Sleep is essential to overall health, but it’s usually one of the first things to suffer when people are under stress or pressed for time. Sleep often falls low on people’s list of priorities behind work, family obligations, chores, socializing, and entertainment. But skimping on sleep can have a big impact on long-term health and can negatively affect your mental clarity and emotional health in the short run.
Sleep is crucial to the day-to-day functioning of your body. Studies have shown that sleep helps maintain critical body functions, restores energy, enables your body to repair muscle tissue, and allows the brain to process new information. When you don’t get enough sleep, it can impair your ability to think clearly, react, focus, and control your emotions. When sleep deprivation becomes chronic, it can affect your immune system and make you more susceptible to infections and diseases.
How much is enough?
Our sleep needs change with age. It is well known that young children require more sleep than adults—you’ve likely seen the results of an overly-tired child who is cranky, emotional, and prone to tantrums. School-age children who don’t get enough sleep can have attention and behavioral problems, which can affect academic performance.

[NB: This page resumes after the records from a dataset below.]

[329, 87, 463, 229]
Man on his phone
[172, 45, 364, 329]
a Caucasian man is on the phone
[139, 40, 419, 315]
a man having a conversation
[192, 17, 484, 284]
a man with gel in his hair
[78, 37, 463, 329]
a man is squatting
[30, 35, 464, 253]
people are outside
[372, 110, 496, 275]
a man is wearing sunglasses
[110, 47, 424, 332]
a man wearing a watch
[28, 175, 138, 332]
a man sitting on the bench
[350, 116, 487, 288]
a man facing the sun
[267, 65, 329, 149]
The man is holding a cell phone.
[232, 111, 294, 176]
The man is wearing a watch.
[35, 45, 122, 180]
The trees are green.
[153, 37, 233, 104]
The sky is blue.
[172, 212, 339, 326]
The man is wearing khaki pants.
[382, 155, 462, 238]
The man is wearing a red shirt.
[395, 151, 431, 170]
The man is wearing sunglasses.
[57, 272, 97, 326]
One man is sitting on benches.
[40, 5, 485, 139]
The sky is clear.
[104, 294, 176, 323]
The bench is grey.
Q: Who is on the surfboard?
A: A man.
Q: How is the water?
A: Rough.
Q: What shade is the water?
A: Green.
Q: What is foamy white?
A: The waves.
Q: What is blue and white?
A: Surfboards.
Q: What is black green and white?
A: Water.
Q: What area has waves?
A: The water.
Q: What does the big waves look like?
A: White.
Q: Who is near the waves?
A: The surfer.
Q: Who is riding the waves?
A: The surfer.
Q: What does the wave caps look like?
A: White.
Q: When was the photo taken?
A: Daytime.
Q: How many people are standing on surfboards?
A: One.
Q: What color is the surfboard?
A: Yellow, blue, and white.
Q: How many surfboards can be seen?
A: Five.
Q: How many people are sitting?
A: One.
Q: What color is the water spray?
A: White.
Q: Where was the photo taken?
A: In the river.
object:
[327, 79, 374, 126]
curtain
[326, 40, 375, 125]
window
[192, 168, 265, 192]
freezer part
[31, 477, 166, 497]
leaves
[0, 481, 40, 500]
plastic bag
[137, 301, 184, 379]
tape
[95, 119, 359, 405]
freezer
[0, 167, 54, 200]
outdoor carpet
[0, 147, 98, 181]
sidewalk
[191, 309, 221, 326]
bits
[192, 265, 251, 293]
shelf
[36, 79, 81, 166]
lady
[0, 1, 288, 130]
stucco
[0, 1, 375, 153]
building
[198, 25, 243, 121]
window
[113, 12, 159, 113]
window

Babies require 14 to 17 hours of sleep per night, while toddlers need anywhere from 10 to 14 hours; some of these sleep goals can be reached with daily naps. For older kids and teenagers, 8 to 11 hours of sleep is needed each night. Sleep in children is essential for brain development and growth.

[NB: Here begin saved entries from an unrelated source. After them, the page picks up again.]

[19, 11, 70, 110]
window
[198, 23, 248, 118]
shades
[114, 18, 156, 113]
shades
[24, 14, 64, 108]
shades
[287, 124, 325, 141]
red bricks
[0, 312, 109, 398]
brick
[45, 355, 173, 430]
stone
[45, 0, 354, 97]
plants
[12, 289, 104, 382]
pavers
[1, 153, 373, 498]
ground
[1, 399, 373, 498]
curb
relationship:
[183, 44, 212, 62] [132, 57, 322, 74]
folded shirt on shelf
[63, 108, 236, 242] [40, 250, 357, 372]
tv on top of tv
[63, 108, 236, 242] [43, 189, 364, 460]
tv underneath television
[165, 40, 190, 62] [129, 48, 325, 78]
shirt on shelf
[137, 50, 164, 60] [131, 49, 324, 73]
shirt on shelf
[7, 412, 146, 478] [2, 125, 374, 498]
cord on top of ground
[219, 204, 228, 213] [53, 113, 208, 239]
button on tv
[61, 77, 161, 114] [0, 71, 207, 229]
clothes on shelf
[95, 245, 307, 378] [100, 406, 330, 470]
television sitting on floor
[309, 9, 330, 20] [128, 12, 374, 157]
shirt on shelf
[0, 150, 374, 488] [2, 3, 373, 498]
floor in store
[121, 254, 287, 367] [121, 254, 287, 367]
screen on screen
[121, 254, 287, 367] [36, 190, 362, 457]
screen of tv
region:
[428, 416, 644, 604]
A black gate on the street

For adults ages 18 to 64 years, most require between 7 to 9 hours of sleep per night, while older adults—ages 65 and up—need a little less at 7 to 8 hours per night.

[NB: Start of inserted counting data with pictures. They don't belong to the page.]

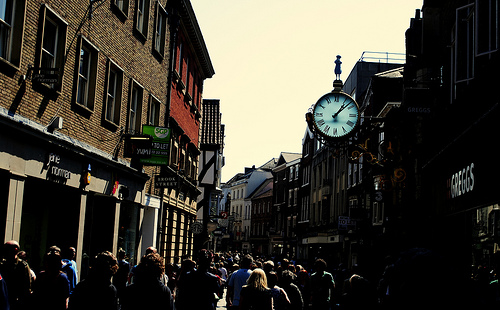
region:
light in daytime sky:
[192, 2, 421, 169]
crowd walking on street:
[25, 243, 358, 308]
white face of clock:
[312, 90, 359, 137]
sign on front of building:
[448, 163, 476, 198]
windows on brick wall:
[4, 1, 163, 143]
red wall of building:
[161, 40, 206, 175]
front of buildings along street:
[230, 146, 394, 258]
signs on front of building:
[132, 126, 180, 194]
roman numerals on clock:
[316, 95, 357, 137]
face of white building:
[230, 183, 252, 235]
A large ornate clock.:
[303, 55, 385, 173]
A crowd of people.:
[1, 246, 394, 308]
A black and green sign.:
[138, 121, 173, 166]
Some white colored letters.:
[448, 163, 478, 200]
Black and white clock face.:
[311, 93, 358, 136]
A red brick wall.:
[164, 37, 203, 203]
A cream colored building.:
[229, 179, 255, 237]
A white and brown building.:
[192, 96, 219, 226]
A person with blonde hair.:
[239, 266, 271, 308]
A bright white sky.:
[188, 1, 423, 182]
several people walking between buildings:
[17, 205, 451, 307]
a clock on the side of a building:
[309, 50, 413, 160]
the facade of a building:
[231, 184, 256, 247]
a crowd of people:
[210, 251, 290, 305]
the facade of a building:
[248, 183, 273, 253]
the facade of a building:
[308, 145, 338, 246]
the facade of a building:
[1, 0, 175, 261]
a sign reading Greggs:
[441, 162, 493, 203]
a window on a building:
[73, 30, 101, 117]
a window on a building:
[40, 3, 65, 94]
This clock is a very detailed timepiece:
[326, 75, 358, 137]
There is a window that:
[78, 33, 101, 113]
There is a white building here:
[233, 177, 247, 229]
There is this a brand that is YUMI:
[134, 143, 154, 170]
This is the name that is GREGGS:
[443, 170, 483, 207]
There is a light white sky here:
[266, 55, 281, 107]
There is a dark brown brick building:
[273, 188, 290, 233]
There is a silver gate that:
[377, 44, 383, 68]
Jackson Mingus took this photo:
[149, 34, 276, 271]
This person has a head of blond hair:
[255, 273, 265, 300]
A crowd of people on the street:
[2, 237, 364, 307]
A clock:
[306, 55, 383, 155]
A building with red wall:
[161, 0, 216, 264]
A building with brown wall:
[0, 0, 172, 282]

In addition to the amount of sleep you get each night, the quality of that sleep is equally important. If you toss and turn or wake up frequently throughout the night, you are not getting the full benefits of sleep that your body needs.
Developing healthy sleep habits can have a big effect on your sleep quality. By consistently following these tips for healthy sleep patterns, you will naturally get better quality sleep, which will have a significant impact on your overall health and well-being, and help lower your risks of developing serious health issues.
1. Stick to a sleep schedule. Go to bed at the same time every night and wake up at the same time every day. Yes, even on weekends! This will help regulate your body’s natural sleep rhythms and set your internal clock, resulting in better quality sleep.
2. Establish a bedtime ritual. A relaxing routine before bed can help signal your body that it’s time to wind down and sleep. Activities such as reading, a warm bath, or meditation are good choices, but avoid anything that involves bright screens such as watching TV or using devices like smartphones or computers.
3. Regular exercise. Regular, daily exercise will help you sleep better. Just don’t exercise too late in the evening because it interferes with sleep.
4. Set your circadian rhythms. Exposing yourself to bright sunlight in the mornings and avoiding bright lights at night will help to set your natural circadian rhythms, the internal process that regulates the sleep-wake cycle.
5. Avoid alcohol, caffeine, and heavy meals in the evening. Alcohol and caffeine can disrupt sleep as can a heavy meal too close to bedtime.
6. When you have trouble sleeping, go to another room and do something relaxing until you feel sleepy. Reserve the bedroom for sleep and sexual activity only. Avoid bringing work materials, electronic devices, and TV into the bedroom. If you find yourself tossing and turning, get up and move to another room to read or do another quiet, relaxing activity until you feel sleepy, and then return to your bed.